Ja! Es ist zu spät! Und nur noch eine Frage der Zeit, wann sich unsere Gäste das holen, was sie noch nicht freiwillig bekommen! Und mein Problem dabei ist, dass es keine Rebellion von Seiten derjenigen gibt, die schon länger hier leben!

J. Schnerr / 06.07.2017

Hallo Frau Robotte, ich meine verstanden zu haben, was Sie mit Ihrem Beitrag ausdrücken wollen. Ihre Handlung ist nachvollziehbar, wenn man nicht ideologisch verblendet und leichtgläubig ist. Manche dieser Verblendeten und Leichtgläubigen haben das bereits mit ihrem Leben bezahlt, auch bei Ihnen in Freiburg. Was mir aber an Ihrem Beitrag grundsätzlich nicht gefällt ist, dass Sie ausblenden, wie die Situation unter den hier schon länger lebenden aussieht. Beileibe nicht alle “Weißen” können es sich in Restaurants und Cafes gut gehen lassen. Es sind sogar erschreckend viele! Da geht auch manches Schulkind ohne Frühstück in die Schule und die Eltern können nur bei ALDI, Lidl und Co. oder im KiK einkaufen gehen. Diese Einheimischen bräuchten auch Hilfe und bekommen sie selten. Sicher sind da manche dabei, wo man sagt, selber schuld. Aber das ist nicht die Mehrheit. Deshalb stelle ich an Sie die Frage, was haben arabische oder afrikanische Menschen an sich, dass man darüber die einheimischen Bedürftigen vergisst? Sind die weniger wert? Schöne Grüße.

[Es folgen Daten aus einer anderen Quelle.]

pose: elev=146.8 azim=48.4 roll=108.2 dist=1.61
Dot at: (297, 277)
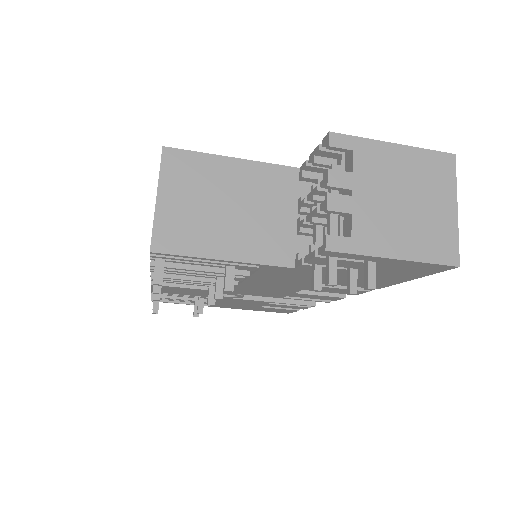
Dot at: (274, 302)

Walter Schmied / 06.07.2017

Ich wohne in Ansbach. Der Attentäter, der am 24.7.16 hier eine selbstgebaute Bombe zündete, wohnte in einem Garni-Hotel eine Straße weit von meiner Wohnung. Beim Einkaufen im nahen Kaufland hatte ich ihn öfter gesehen und jedesmal ein ungutes Gefühl gehabt. Auch Nachbarn und Bekannte gingen damals abends mit ihren Hundn nicht mehr “gassi”, besonders Frauen hatten sich abgewöhnt nach Einbruch der Dämmerung auf die Straße zu gehen. Wie sich nachträglich herausstellte, waren die Angstgefühe durchaus berechtigt. Ja, ich habe Vorurteile Fremden gegenüber. Auch ich bin vorsichtig geworden, bin bewaffnet und weiß mich zu wehren. Ich habe keine Lust Opfer zu werden, niemand hat das Recht meine körperliche Unversehrtheit anzutasten. Wenn der Staat nicht fähig ist mich zu schützen, muss ich es selbst tun. Das ist mein gutes Recht.

S.Schleitzer / 06.07.2017

Ja, es ist vermutlich schon zu spät, Frau Robotte. Niemand kann heute sagen, ob das was gerade passiert in 10 Jahren gut ausgegangen ist oder doch in der Katastrophe geendet hat. Als Naturwissenschaftler ist es mir aber angelernt generell vom worst case auszugehen und dementsprechend zu handeln und vorzusorgen. Insofern habe auch ich schon meine Konsequenzen gezogen und gehandelt. Denn nur das zählt am Ende, wie man selbst mit diesen Gefühlen und Gedanken klar kommt und ob man einer Verantwortung gegenüber seinen Nächsten und Lieben nachkommt. Ihnen herzlichen Dank, dass Sie Ihr Erlebtes mit uns teilen.

Leo Anderson / 06.07.2017

Liebe Frau Robotte, machen Sie sich keinen Kopf, es ist seit jeher und bis heute so ziemlich überall auf der Welt normal und gute Praxis, dass junge Frauen Gruppen von jungen Männern aus dem Weg gehen. Auch zwei junge Afrikanerinnen hätten die Straßenseite gewechselt. Die wissen nämlich ganz genau, was Sie nur noch ahnen, nämlich dass Frauen Beute sind. Das ist seit einer Million Jahre die Regel. Die sekundenkurze Ausnahme sind mitteleuropäische (skandinavische, japanische ...) Zustände, wo Frauen seit etwa vierzig, fünfzig Jahre kaum noch etwas Echtes zu fürchten haben.

JF Lupus / 06.07.2017

“Die Lidlkunden huschen vorbei, blicken auf den Boden.” Wir sind heute bereits Fremde im eigenen Land. Wir dienen als Melkkühe, denen man die immer schwerer zu verdienenden Euros für die katastrophalen Folgen Merklicher Politik aus der Tasche zieht: “Energiewende” verteuert für den Endverbraucher die Energie drastisch, Millionen illegal Eingereiste belasten die ohnehin maroden Sozialsysteme usw. Deutschland ist Feindesland geworden. Wie lange sehen wir Deutsche noch tatenlos zu?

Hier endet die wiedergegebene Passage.